New research has shown that nearly half of jurors in rape cases come to a guilty verdict before deliberation, indicating a predictive relationship between juror demographics, personal experience, and psychological make up – impacting upon verdicts in rape cases.The study, conducted by a researcher at the University of Huddersfield with legal guidance from Manchester based barristers’ chambers St John’s Buildings, revealed that 43 per cent of jurors chose a pre-deliberation guilty verdict, with this figure rising to 83 per cent within jurors with personal experiences of sexual victimisation. However, 13 per cent changed their decision following discussions with fellow jurors, indicating victims were perhaps able to recognise their pre-existing bias.
A juror’s educational background was also shown to have significant implications on expected verdicts. Lesser-educated individuals were more likely to vote not guilty due to an increased tendency to hold more sexually aggressive attitudes, than those educated to degree level or above.These findings will likely increase calls for jurors in the UK to be screened for pre-conceived bias before being selected as a juror, particularly within rape trials.
Psychology of jurors
The study was commissioned to better understand the psychology of jurors trying allegations of sexual offences in the UK. Ministry of Justice statistics from 2015 reveal that just 1,297 convictions were secured, representing less than four per cent of all cases recorded by police over the 12 months.Using more than 400 volunteers selected randomly from the electoral roll, the study replicated a genuine trial environment in order to assess how attitudes, backgrounds and perceptions can impact on verdicts. Of those that took part, 7.4 per cent reported that they had personally been a victim of a sexual offence, including sexual assault and rape.

* _Given data_
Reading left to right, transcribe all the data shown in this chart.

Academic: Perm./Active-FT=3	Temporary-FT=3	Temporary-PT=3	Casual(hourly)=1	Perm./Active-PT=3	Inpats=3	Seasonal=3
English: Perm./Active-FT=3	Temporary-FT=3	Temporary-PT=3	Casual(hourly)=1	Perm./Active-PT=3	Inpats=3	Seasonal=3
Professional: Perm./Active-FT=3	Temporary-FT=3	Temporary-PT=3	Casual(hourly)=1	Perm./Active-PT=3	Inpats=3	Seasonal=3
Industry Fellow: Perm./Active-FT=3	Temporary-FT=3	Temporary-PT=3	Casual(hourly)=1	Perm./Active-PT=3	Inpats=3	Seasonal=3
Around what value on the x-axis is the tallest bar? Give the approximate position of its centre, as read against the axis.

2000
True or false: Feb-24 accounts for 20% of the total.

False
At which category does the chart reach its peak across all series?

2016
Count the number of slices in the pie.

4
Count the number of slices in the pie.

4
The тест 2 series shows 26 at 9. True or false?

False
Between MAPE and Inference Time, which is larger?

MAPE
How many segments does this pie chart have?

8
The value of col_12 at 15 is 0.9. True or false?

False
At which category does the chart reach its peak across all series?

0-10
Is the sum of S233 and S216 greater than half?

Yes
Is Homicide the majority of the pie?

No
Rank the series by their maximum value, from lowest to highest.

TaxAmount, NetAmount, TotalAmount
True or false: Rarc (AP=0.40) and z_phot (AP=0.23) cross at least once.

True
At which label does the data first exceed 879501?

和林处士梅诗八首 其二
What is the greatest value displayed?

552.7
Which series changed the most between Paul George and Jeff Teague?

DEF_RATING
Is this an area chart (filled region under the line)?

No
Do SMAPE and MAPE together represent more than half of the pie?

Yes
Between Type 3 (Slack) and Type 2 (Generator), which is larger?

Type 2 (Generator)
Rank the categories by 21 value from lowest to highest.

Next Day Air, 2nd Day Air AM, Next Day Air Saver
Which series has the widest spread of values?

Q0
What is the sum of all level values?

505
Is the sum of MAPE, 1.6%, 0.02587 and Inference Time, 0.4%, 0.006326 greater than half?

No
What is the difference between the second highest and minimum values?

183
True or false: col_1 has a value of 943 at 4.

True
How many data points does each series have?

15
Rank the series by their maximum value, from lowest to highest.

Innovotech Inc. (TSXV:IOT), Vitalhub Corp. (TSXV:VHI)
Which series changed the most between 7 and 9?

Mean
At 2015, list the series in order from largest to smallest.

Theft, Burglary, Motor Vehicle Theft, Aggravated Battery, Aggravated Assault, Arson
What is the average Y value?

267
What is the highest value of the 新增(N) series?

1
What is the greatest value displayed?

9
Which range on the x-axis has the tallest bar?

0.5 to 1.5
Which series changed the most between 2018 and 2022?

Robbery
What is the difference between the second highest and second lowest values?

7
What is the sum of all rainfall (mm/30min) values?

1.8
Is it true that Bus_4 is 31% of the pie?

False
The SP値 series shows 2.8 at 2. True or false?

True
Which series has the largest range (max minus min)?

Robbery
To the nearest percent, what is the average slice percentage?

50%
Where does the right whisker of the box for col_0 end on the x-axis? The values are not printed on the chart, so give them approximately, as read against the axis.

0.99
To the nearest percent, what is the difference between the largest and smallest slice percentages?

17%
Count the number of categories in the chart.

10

* _Your assignment_
In the article on juror bias, translate this sentence into Spanish: "A juror's educational background was also shown to have significant implications on expected verdicts." The items that come after the article on juror bias are separate material.

* _Answer to this exercise_
También se demostró que el nivel educativo de un miembro del jurado tiene implicaciones significativas en los veredictos esperados.